** Dataset content follows **

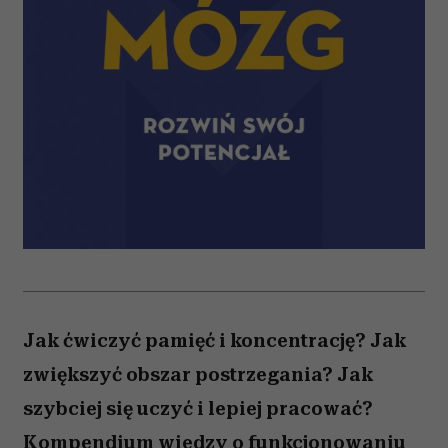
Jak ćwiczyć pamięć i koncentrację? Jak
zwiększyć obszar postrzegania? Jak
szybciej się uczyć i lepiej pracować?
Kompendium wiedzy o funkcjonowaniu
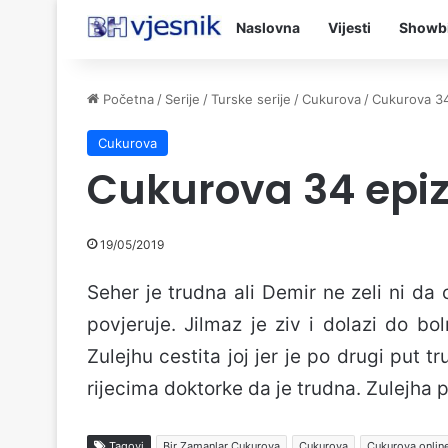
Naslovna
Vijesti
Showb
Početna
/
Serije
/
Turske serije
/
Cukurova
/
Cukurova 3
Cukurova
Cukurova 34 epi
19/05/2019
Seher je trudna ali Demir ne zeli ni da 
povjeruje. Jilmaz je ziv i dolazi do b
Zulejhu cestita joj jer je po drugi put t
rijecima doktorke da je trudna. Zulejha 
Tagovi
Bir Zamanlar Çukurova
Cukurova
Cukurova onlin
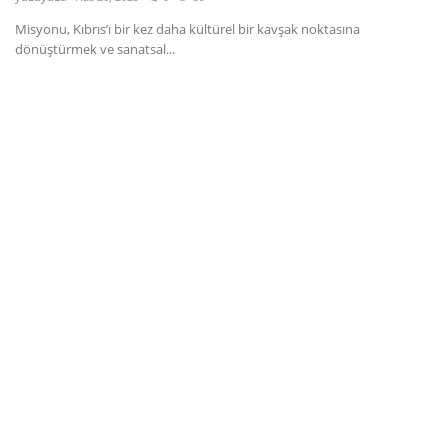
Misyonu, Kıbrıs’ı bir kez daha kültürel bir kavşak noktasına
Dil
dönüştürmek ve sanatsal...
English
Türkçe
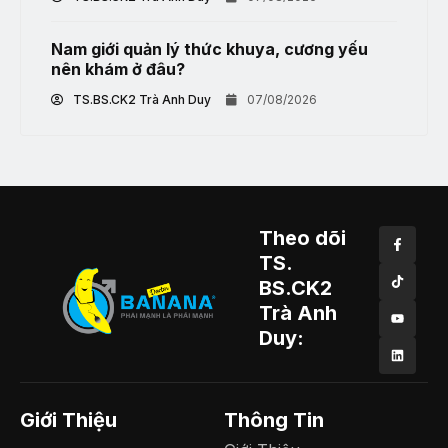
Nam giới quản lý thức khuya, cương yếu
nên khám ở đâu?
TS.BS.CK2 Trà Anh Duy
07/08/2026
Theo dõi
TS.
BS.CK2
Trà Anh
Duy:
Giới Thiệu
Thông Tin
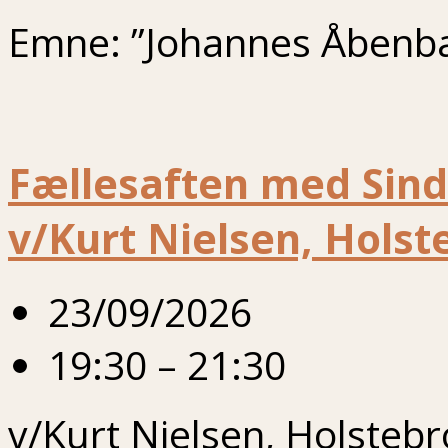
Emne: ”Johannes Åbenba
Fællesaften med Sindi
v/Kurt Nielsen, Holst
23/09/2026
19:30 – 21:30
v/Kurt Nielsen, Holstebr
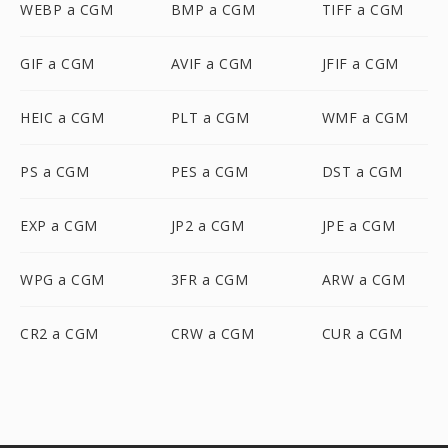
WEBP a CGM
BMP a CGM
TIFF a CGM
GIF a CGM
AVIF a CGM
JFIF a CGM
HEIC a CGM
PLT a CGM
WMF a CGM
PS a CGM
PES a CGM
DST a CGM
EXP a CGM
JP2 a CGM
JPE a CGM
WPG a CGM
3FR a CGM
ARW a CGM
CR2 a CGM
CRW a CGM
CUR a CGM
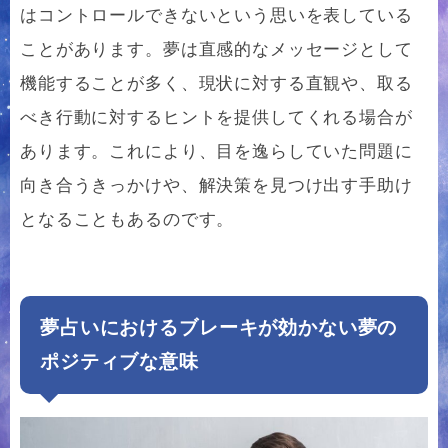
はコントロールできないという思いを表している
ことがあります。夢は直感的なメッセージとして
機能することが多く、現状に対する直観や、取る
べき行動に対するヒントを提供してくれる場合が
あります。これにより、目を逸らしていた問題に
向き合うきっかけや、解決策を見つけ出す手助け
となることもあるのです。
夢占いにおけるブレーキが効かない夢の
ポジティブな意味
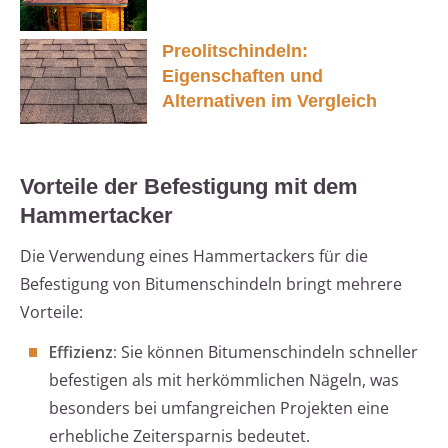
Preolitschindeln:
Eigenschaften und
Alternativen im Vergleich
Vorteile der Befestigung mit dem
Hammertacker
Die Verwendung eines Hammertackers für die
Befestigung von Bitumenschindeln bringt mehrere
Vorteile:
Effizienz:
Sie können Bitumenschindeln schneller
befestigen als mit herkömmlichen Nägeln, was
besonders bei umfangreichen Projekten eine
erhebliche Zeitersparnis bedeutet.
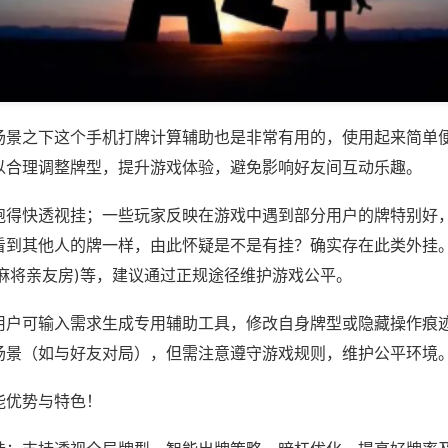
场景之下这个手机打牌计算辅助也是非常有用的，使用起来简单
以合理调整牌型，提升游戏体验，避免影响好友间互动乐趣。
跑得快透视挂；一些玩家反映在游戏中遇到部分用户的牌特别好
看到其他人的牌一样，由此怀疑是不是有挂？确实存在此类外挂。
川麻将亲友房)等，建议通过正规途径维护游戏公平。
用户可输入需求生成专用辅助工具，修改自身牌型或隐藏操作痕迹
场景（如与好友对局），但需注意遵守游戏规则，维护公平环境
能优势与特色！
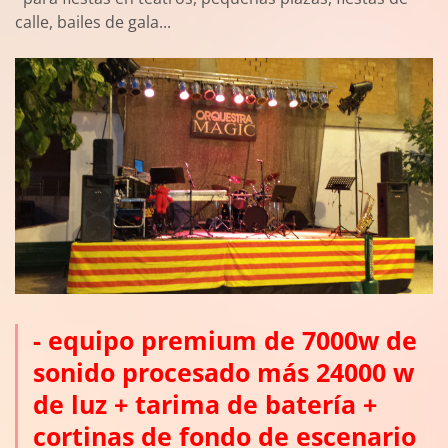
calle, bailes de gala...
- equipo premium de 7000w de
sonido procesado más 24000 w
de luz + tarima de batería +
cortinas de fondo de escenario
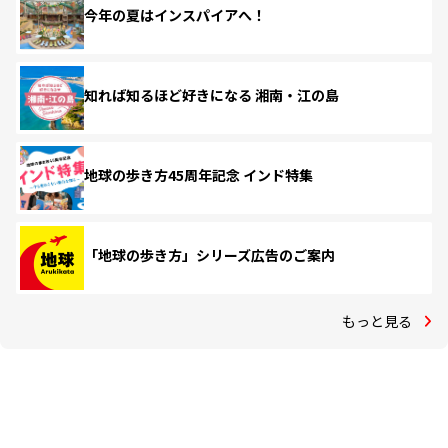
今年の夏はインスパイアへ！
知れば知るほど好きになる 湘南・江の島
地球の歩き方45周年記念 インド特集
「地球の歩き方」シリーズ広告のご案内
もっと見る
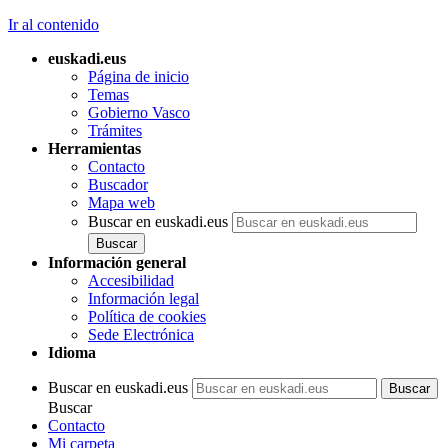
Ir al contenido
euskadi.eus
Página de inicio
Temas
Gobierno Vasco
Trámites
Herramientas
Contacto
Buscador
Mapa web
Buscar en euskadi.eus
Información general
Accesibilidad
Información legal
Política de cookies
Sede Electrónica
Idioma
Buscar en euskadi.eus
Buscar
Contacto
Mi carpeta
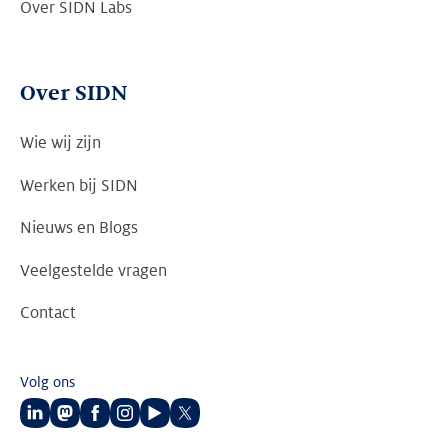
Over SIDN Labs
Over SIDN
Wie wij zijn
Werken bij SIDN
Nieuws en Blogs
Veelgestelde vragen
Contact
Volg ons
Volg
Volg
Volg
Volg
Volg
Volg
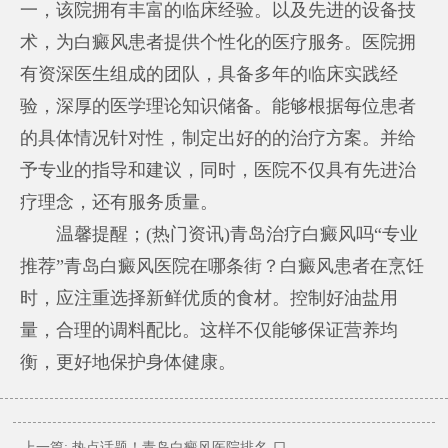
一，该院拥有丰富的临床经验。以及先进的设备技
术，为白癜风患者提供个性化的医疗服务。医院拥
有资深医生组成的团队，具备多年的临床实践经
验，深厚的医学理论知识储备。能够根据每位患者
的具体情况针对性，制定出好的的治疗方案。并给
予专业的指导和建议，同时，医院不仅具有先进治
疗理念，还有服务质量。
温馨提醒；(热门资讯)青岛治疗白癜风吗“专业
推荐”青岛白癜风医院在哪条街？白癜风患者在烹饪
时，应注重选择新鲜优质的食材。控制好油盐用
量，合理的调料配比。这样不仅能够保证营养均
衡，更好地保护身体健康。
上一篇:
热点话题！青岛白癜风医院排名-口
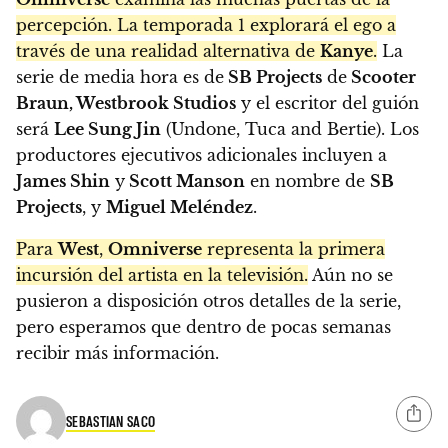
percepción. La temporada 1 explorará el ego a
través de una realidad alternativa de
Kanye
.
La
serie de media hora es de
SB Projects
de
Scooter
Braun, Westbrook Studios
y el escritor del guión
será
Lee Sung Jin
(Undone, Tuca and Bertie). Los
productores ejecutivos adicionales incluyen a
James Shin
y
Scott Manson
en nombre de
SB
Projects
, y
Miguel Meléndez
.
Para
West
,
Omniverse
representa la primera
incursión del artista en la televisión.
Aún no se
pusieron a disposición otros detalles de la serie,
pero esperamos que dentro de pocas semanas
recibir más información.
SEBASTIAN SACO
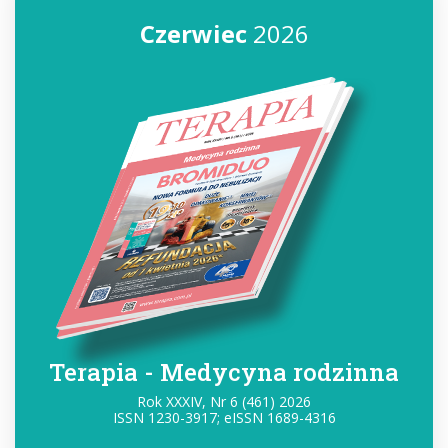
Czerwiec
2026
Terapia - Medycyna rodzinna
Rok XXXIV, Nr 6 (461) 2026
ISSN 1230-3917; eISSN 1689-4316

** End of Dataset content **

→ Task brief: Go through the listing above and find each line that contains "serie", then copy it.

→ Your response:
serie de media hora es de
pusieron a disposición otros detalles de la serie,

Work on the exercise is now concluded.